Где-то чихнули трижды подряд. Из темноты всхлипнул человек, как ребёнок, и тут же сдержался. Кашель резанул ряд приступом и ушёл, как собака под нары. У двери открыли ящик, железо скрежетнуло. Ночной надзиратель позвенел ключами себе в ладонь. Потом снова застыло.

«Не продавай» — мысль шевельнулась, как рыба подо льдом. На каторге продают всё: полдня работы, пайку на глоток горячего, имя — на уверенность, что сегодня не вспомнят. Продают молчание и память — вспоминать здесь невыгодно: ломит поясницу, поднимается горечь. А теперь — «не продавай». Задержи, убереги, дождись.

И ещё: «Ты поймёшь». Так говорят на материке, в другой жизни, где само понимание чего-то стоит.

Жестянка под рубахой тянула вниз, углы упирались в кожу: один закруглённый, второй острый, режущий. Крышка поскрипывала на вдохе — жила вместе с телом. Ладонь легла поверх — скрип стих.

Рассвет узнают не по свету, по воде: капли на крыше становятся мельче, ровнее; в щелях вместо черноты проявляется серое. В это серое привозят хлеб, хохочут сторожа. В это же время из дальних бараков тянут «Эй!» — и никто не отвечает.

Сна не пришло. Дыхание стало коротким, экономным, чтобы тепло не уходило. Внутри коробки будто что-то шевельнулось — обманул пульс.

Прохор лежал ровно: напряжение с лица ушло, тяжесть осталась в складке простыни под щекой. Отчество и родина умершего неизвестны. Имя — единственная вещь, которую следовало дожить до утра и спрятать.

Когда в замке снова щёлкнул ключ и вошли двое — один с фонарём, другой с обручем на лбу, чтобы волосы не лезли в глаза, — Вересов сидел, положив руки на колени. Жёлтый луч резанул ряды, зацепил железо кроватей и торчащие усики соломы.

— Этот, — сказали из прохода, не подходя близко.

— До утра не дожил, — коротко, без удивления.

Записали углём на дощечке две строки, подняли тело за плечи и колени, накинули одеяло на ноги и поволокли к двери. Мёртвые легче живых. В стороне отозвался кашель — будто отметился.

Спрашивать здесь не принято. У мёртвых не бывает того, что нужно немедленно. Важное уходит раньше.

Дверь ударила, и в барак втянуло предутреннюю серость. В углу затопали — меняли портянки.

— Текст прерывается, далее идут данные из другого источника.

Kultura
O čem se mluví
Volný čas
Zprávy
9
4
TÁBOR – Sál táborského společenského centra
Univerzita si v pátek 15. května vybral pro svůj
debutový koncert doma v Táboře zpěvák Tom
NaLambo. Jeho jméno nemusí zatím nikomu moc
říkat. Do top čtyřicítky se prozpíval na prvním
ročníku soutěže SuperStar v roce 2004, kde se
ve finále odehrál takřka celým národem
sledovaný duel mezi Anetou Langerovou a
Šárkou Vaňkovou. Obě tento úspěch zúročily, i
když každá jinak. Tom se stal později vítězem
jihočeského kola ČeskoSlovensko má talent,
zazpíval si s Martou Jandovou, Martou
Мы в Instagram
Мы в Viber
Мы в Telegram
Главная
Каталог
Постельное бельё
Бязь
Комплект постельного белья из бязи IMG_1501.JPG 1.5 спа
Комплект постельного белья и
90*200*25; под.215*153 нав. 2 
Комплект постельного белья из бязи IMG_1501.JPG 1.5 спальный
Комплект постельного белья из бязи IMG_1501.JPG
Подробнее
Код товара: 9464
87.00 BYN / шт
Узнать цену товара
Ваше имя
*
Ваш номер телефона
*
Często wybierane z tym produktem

Кто-то ругнулся: суровая нитка закусила край и не даётся. Снаружи рыкнула пристань, вода шлёпнулась о брёвна. Птицы проснулись хрипло и лениво: на Сахалине даже птицы звучат так, будто внутри холод.

Вересов выпрямился, достал из-под рубахи коробку, большим пальцем нащупал старую вмятину на боку — закатанный край, похожий на шрам. Провёл по нему — кожа нашла свою бороздку, как в знакомой букве. Ноготь поддел крышку — лишь чтобы почувствовать ход замка, и снова прижал.

«До света».

Спрятать было куда: под общий жестяной таз с бельём на краю нар — там всегда мокро и холодно, никто не полезет, пока не придёт старший. Но сырая жесть оставит пятна, заметят. Коробка вернулась туда же, где её держал Прохор: за ворот, ближе к сердцу. Там не намокнет. Там согреется.

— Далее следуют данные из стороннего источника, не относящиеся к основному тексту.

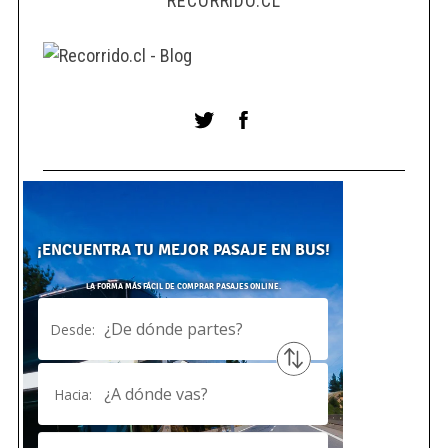
RECORRIDO.CL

Дальше — неизвестно. На каторге редко знают «что дальше»: решает то, что под рукой, и тот, кто рядом. Сейчас под рукой — коробка. Рядом — никого.

Серый просочился в барак. У двери щёлкнул замок, сказали: «Подъём». Ряды зафыркали, застёгивая бушлаты одной рукой и поддерживая штаны другой. Вересов выждал, пока в проходе станет пусто, накинул полушубок, жестянку подправил так, чтобы не звенела о пуговицу и не царапала кожу.

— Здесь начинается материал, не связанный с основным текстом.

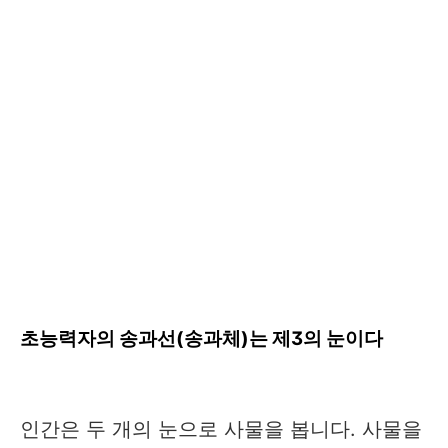
초능력자의 송과선(송과체)는 제3의 눈이다
인간은 두 개의 눈으로 사물을 봅니다. 사물을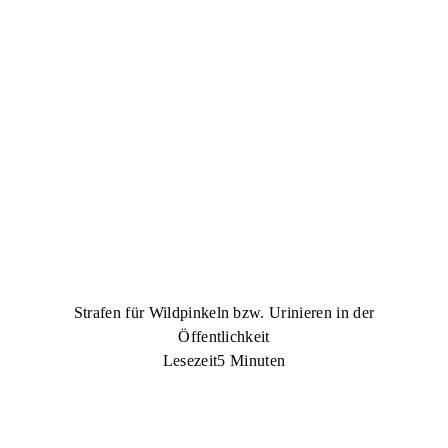
Strafen für Wildpinkeln bzw. Urinieren in der
Öffentlichkeit
Lesezeit
5 Minuten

Прежде чем выйти, взглянул на место, где лежал ночью Прохор. На соломе осталась вмятина и две тёмные полоски от плеч — их соскребут ладонью и разровняют. Следы здесь живут меньше суток. Всё, чего нельзя спрятать в тело, исчезает.

В сырой предутренний запах шагнул без спешки. Утро уже пришло, но день ещё не начался. Коробка держалась не прямо — через ткань, через пуговицу, через то, что у каждого своё и снаружи не видно.

Решений пока не было. Было удержать. До рассвета — как велели. И дальше — до света.

Глава 2. Что внутри

Утро вошло не светом, а звуками и холодом. Сначала блеснули ключи у двери, потом привычное «Подъём!» с хрипотцой, стук валенков по доскам, короткие выдохи — кто ругнулся, кто зевнул в рукав. В бараке серая полутьма держалась дольше, чем хотелось бы; доски стен отдавали назад ночную сырую стужу. В узкие щели тянуло солью и дымом от коптилки в подсобке. Те, кто привык вставать быстро, уже натягивали штаны и искали ремни, другие ещё согревали ладонями уши и шеи. Снаружи открывалась та же Сахалинская картина: низкое небо на прижиме, серые доски сараев, мутная лента между ними — грязь с тонким льдом поверх.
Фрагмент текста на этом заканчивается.